# сидели/сидело двое



## Assiduous student

In the book I'm reading, I'm regularly encountering the neuter with двое, трое etc. E.g. было трое детей. But in the present tense, some of the passages have сидят трое детей. Is usage variable, or it is genuinely the case that the past tense is neuter with collective numerals, but in the present tense it is the plural? I can give further examples.


----------



## Vovan

Assiduous student said:


> I'm regularly encountering the neuter with двое, трое etc. E.g. было трое детей.


What we're dealing with here is *using the neuter gender of a verb in the singular with the plural subject in the present/past*.
If such a construction is in principle possible, all four variants are theoretically (!) possible:
_Сидело четверо друзей. (sing. verb)_​_Сидели четверо друзей. (plural verb)_​_Сидит четверо друзей. (sing. verb)_​_Сидят четверо друзей. (plural verb)_​_Сидело много людей. (sing. verb)_​_Сидели много людей. (plural verb)_​_Сидит много людей. (sing. verb)_​_Сидят много людей. (plural verb)_​
So, the answer to your question:


> Is usage variable (1), or it is genuinely the case that the past tense is neuter with collective numerals, but in the present tense it is the plural (2)?


...is (1).

Edit: A wrong quote (and interpretation) deleted.


----------



## Assiduous student

Thank you. That's very interesting. It can be confusing seeing varying forms in one book - but all languages are like that!


----------



## Vovan

Some relevant information can be found here:
Единственное и множественное число сказуемого - «Грамота.ру» – справочно-информационный Интернет-портал «Русский язык»

What to produce: Please write the next part of the forum thread on verb agreement with Russian collective numerals such as двое and трое, picking up after its final post.

Information shown:
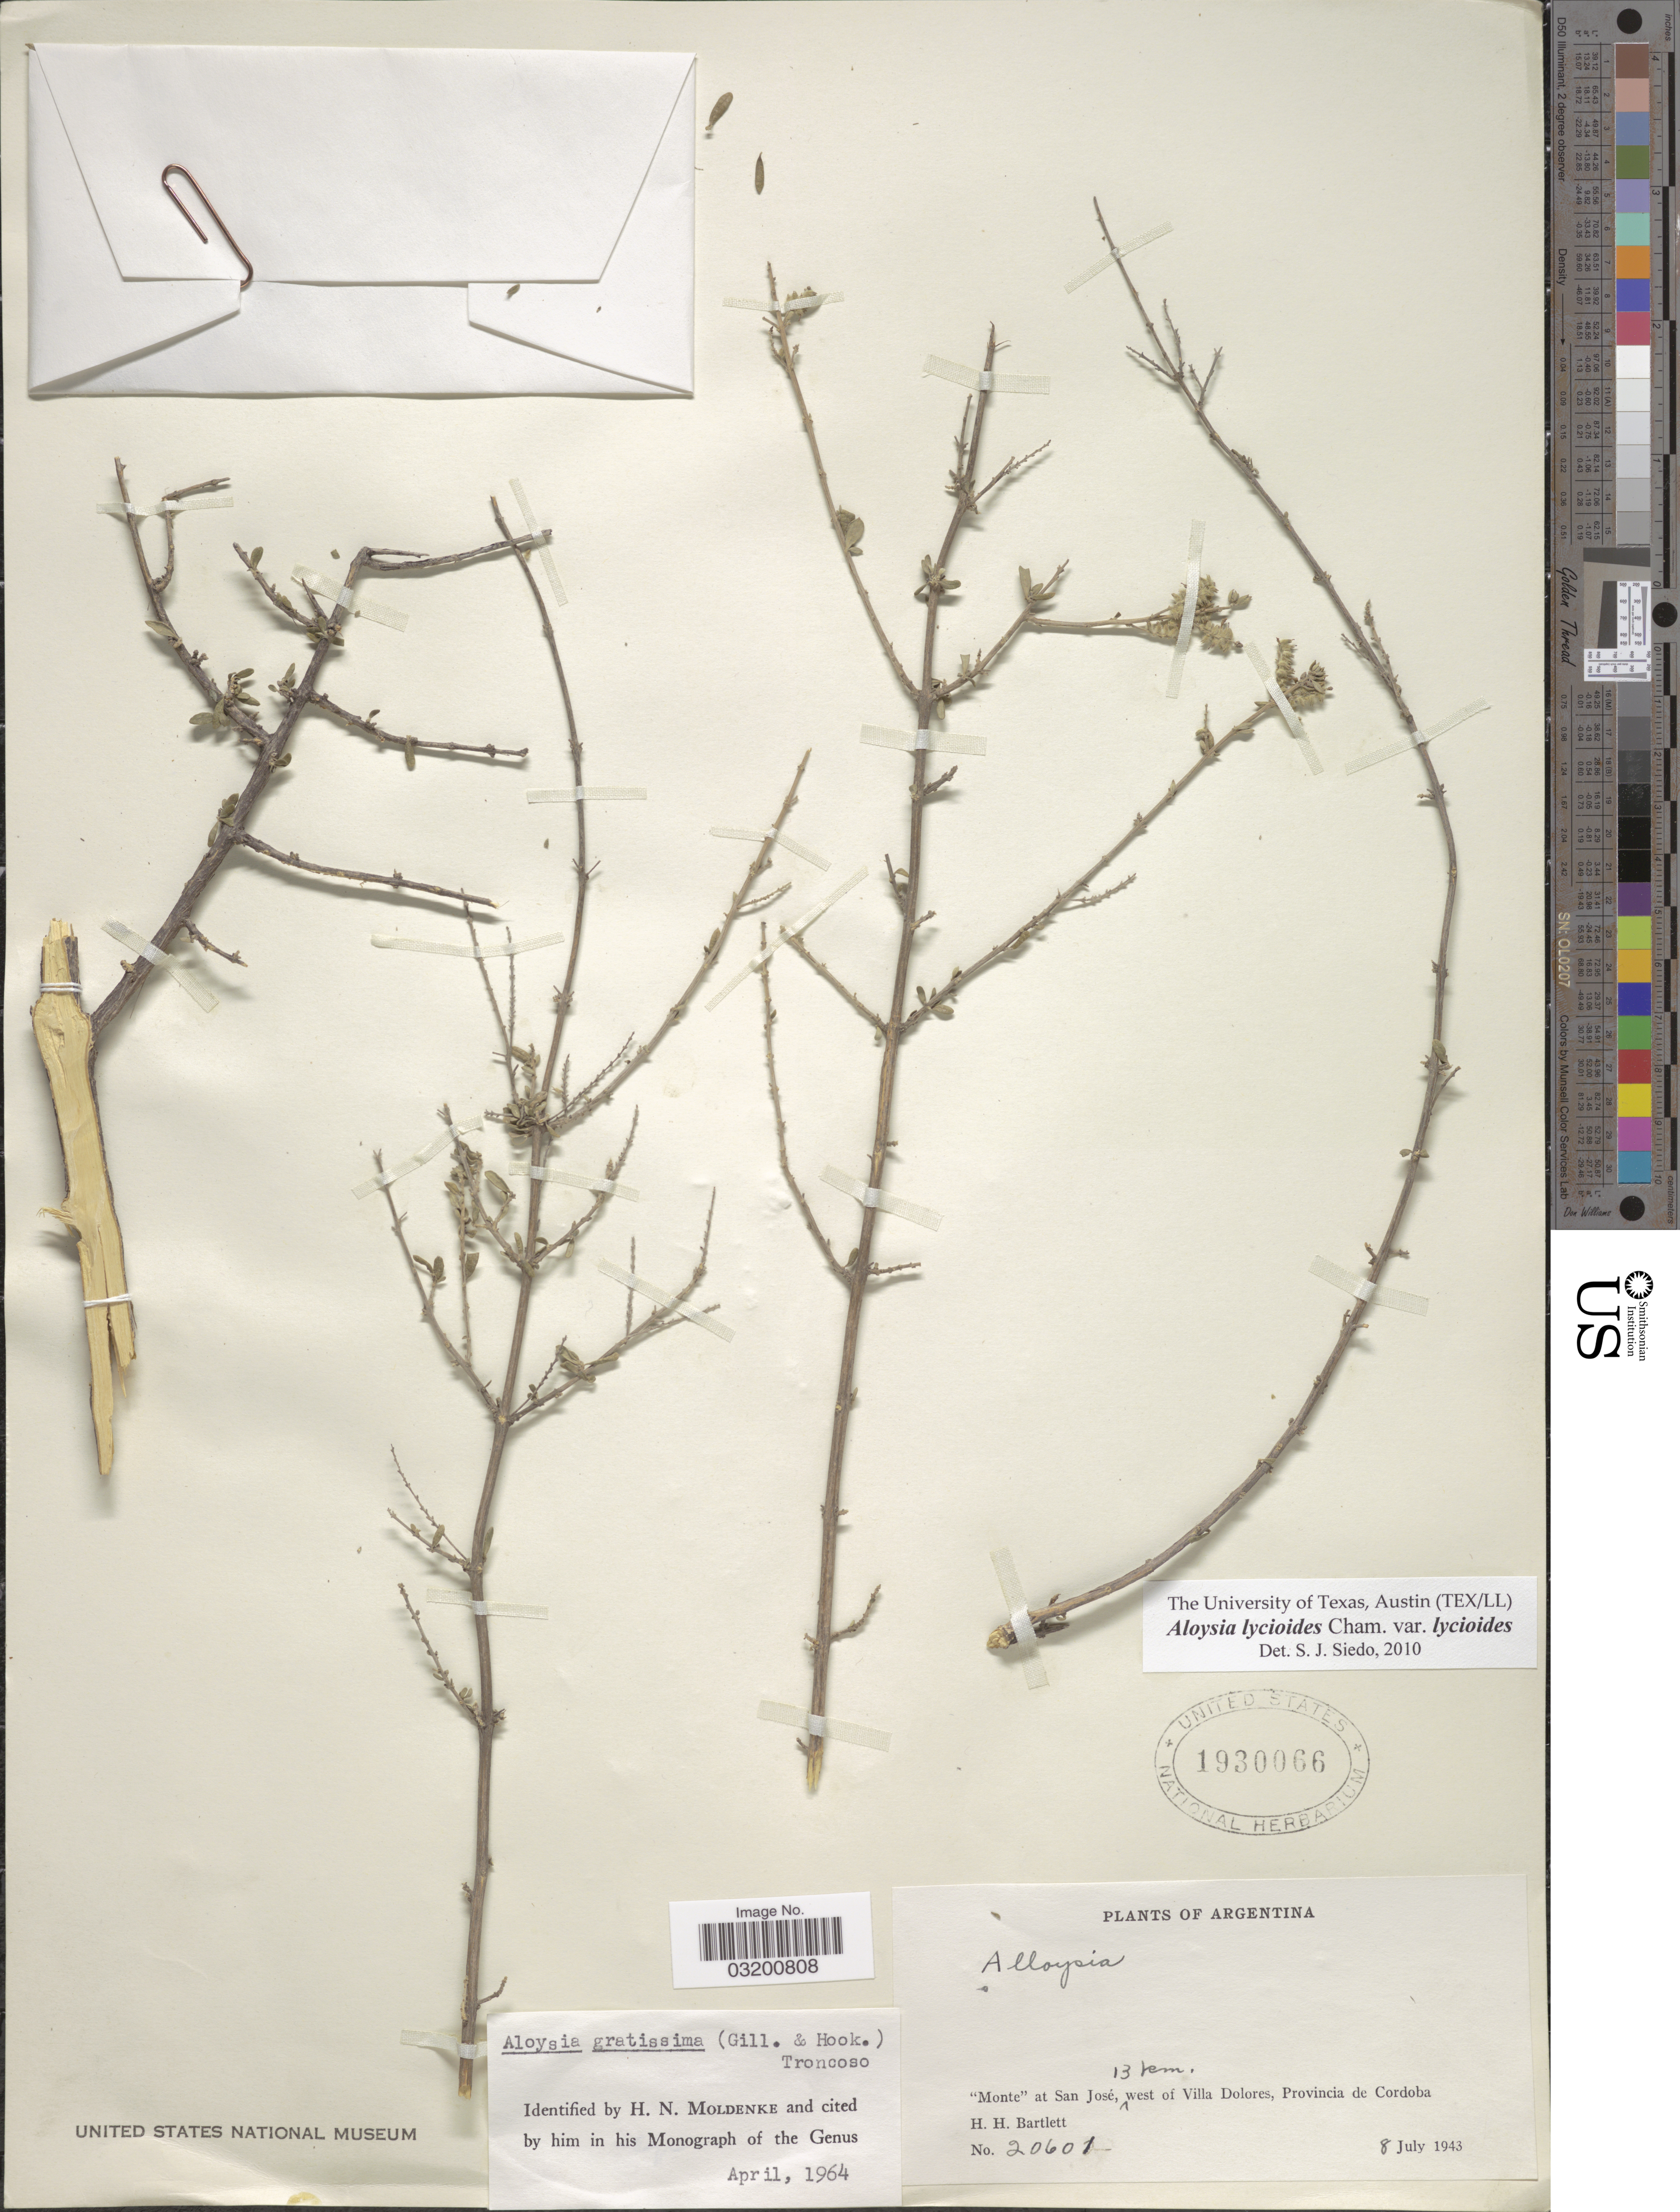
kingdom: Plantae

==

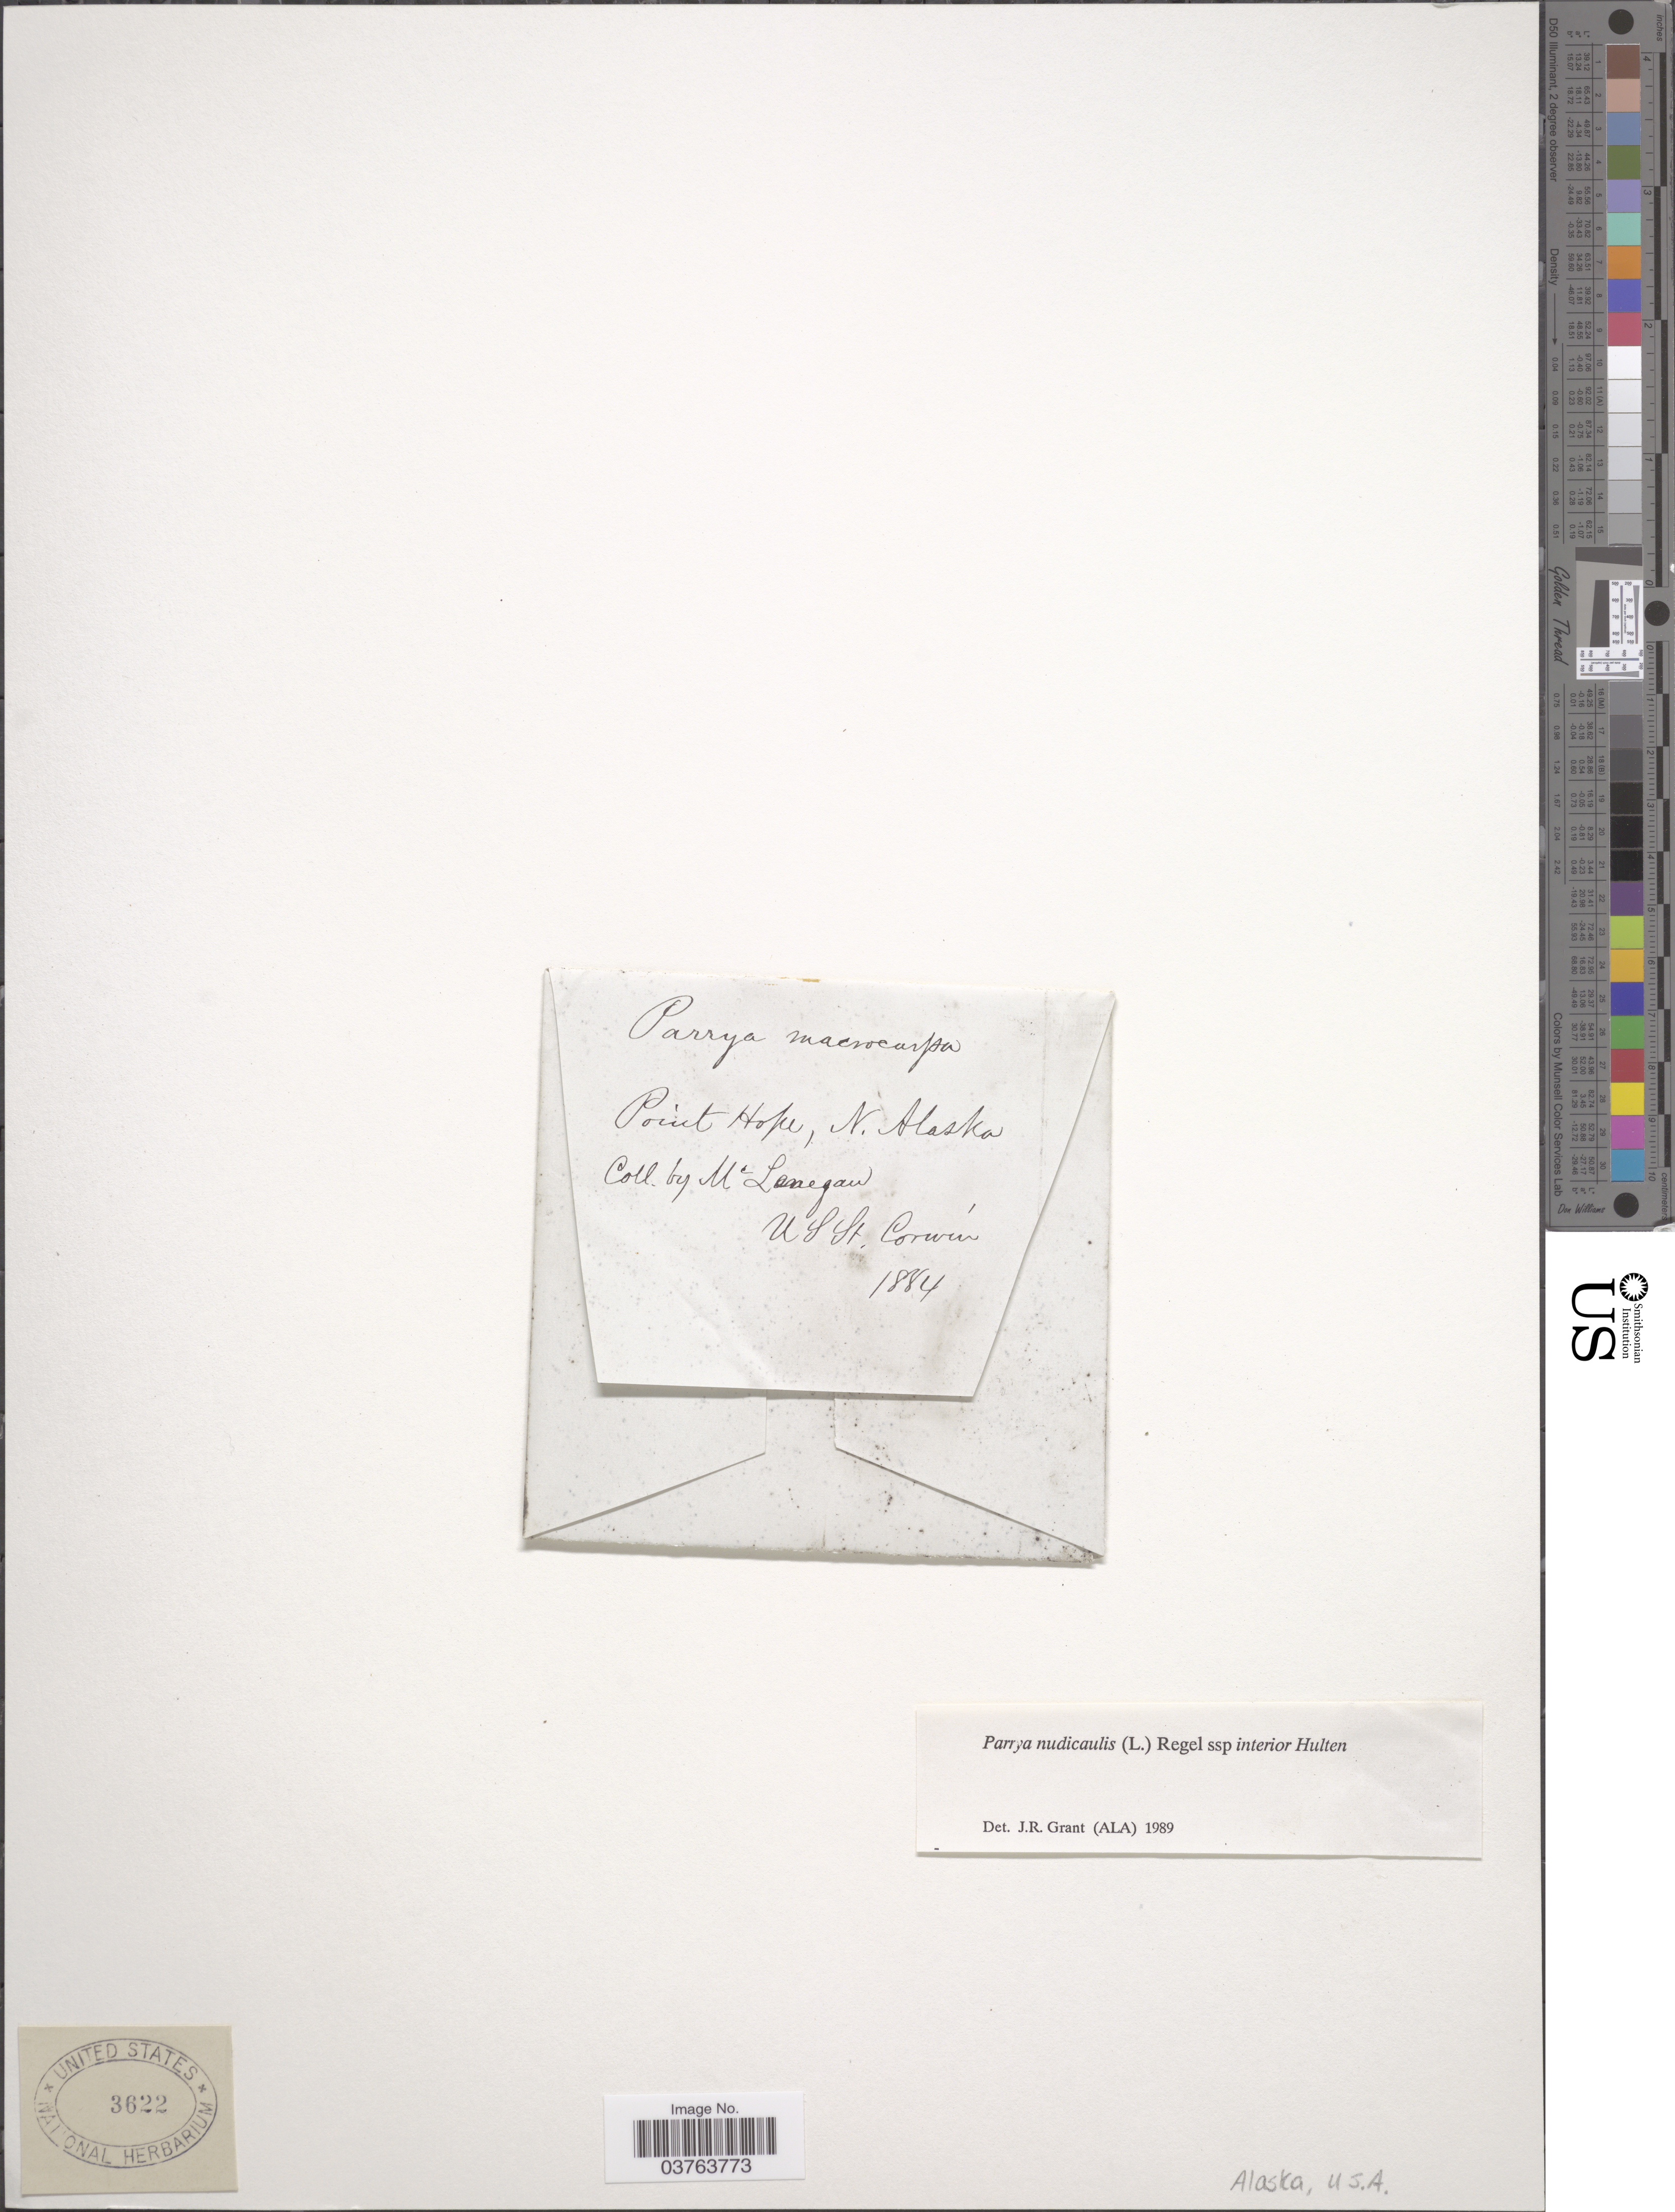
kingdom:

Result:
----------



## Awwal12

Assiduous student said:


> In the book I'm reading, I'm regularly encountering the neuter with двое, трое etc. E.g. было трое детей. But in the present tense, some of the passages have сидят трое детей. Is usage variable, or it is genuinely the case that the past tense is neuter with collective numerals, but in the present tense it is the plural? I can give further examples.


I don't think it's tense-sensitive. The verb in plural means that the speaker treats the subject in a more individualized way.


----------



## Assiduous student

OK, thanks.


----------



## Budspok

"Сидели много людей" sounds awful.


----------



## Assiduous student

Budspok, I've decided to consistently use the neuter verb in these situations in my Russian - but to bear in mind that if native speakers use the plural verb, it is not wrong either.


----------



## Budspok

I can't imagine a native speaker saying "Там были много/мало людей." instead of "было".


----------



## Assiduous student

Well, Budspok, would you say там были двое детей? там сидели трое солдат итд.


----------



## Awwal12

Assiduous student said:


> Well, Budspok, would you say там были двое детей? там сидели трое солдат итд.


Most numerals combine with singular (neuter) and plural verbs equally well (with slightly nuanced meanings). "Много" doesn't, though.


----------



## Assiduous student

OK, I've noted много as an exception.


----------



## Budspok

I would surely say "там было двое детей, там сидело семеро солдат". "Были, сидели" fit here in no way.


----------



## Vovan

Budspok said:


> "Сидели много людей" sounds awful.


That wasn't supposed to be taken as a complete sentence. 
_Много людей сидели в тюрьмах и подвергались страшным пыткам.  _(Н.И. Костомаров. Русская история в жизнеописаниях ее главнейших деятелей.)​_...И еще много людей сидели и слушали на ступеньках и прямо на газонах перед кафе. _(Братья Стругацкие. Далекая Радуга.)​


----------



## Assiduous student

Vovan said:


> That wasn't supposed to be taken as a complete sentence.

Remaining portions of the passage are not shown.